Fast forward to my early morning awakening. The first thought I had was that I owed my neighbor an apology. In my state of anger, I was very unkind and said many things I shouldn’t have. I also realized they have made an effort to keep the ducks contained. They’ve had them for a while, and the scoundrels chose that time and that moment to escape.

I sent a message of apology as soon as I crawled out of bed–a genuine, sincere one. She responded in a positive manner, though I doubt she has reason to take me seriously..

I had no idea I had the capacity for–or housed–so much anger within my being. But there it was: stark, undeniable, and ugly. Of the flesh and not of His Spirit, exposure took place in all of its glory before God and the world.

Nothing–absolutely nothing–about anger is a positive. Anger creates destruction. It does not build up friendships or relationships but destroys. It will be a long time before my neighbor trusts me.
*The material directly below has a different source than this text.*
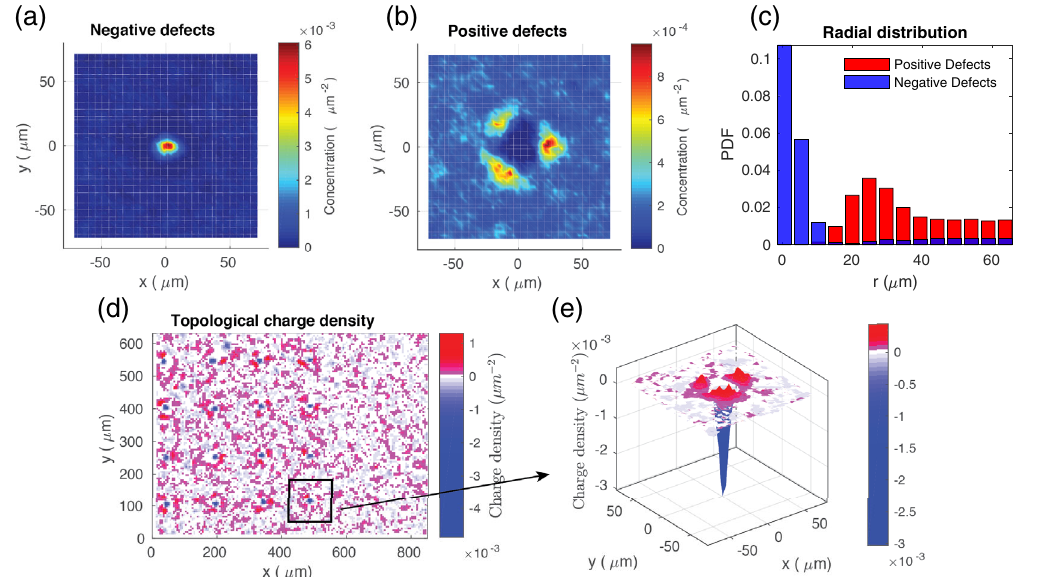
Fig. 2 Defect and topological charge distributions. Heat map of the average concentration of negative ( a ) and positive ( b ) defects. Color bars represent the defect concentrations. The center of the pillar is located at ( X = 0, Y = 0). c Probability distribution function (PDF) of defect concentrations vs distance from the pillars r . The half-distance between pillars is 73 μ m. d Topological charge density inside the pillar lattice ( X < 500 μ m) and in unconstrained area ( X > 500 μ m). Average values are C in = (1.9 ± 0.7) × 10 − 4 μ m − 2 and C out = (1.5 ± 0.5) × 10 − 4 μ m − 2 respectively. Color bars represent the charge densities. e Average topological charge density around a pillar.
I did not represent God well in that situation. I owed Him an apology too. And did so. I have asked Him to deal with me so I am never again in that state. I embarrassed myself, felt stupid, and definitely did not practice what I preached.

I shared the incident and my sense of having anger cleaned out from my being with my lifelong sister/friend. Her response: “He continues to refine us for His name’s sake.”

I am grateful for the life I have been given as I walk with God. Once again, He saved me from myself, using two ducks to reveal my need for Him. He does not allow me to continue in a state that is truly awful but cleanses and redeems me, forgives and forgets, then sends me on my way–this time to a delicious Easter dinner and time with my family. I live a blessed life.

“The acts of the flesh are obvious: sexual immorality, impurity and debauchery; idolatry and witchcraft; hatred, discord, jealousy, fits of rage, selfish ambition, dissensions, factions and envy; drunkenness, orgies, and the like. . . those who live like this will not inherit the kingdom of God.

But the fruit of the Spirit is love, joy, peace, forbearance, kindness, goodness, faithfulness, gentleness, and self-control.”

Galatians 5: 19-23 NIV

There is is: “fits of rage” vs. “self-control.” May God have mercy.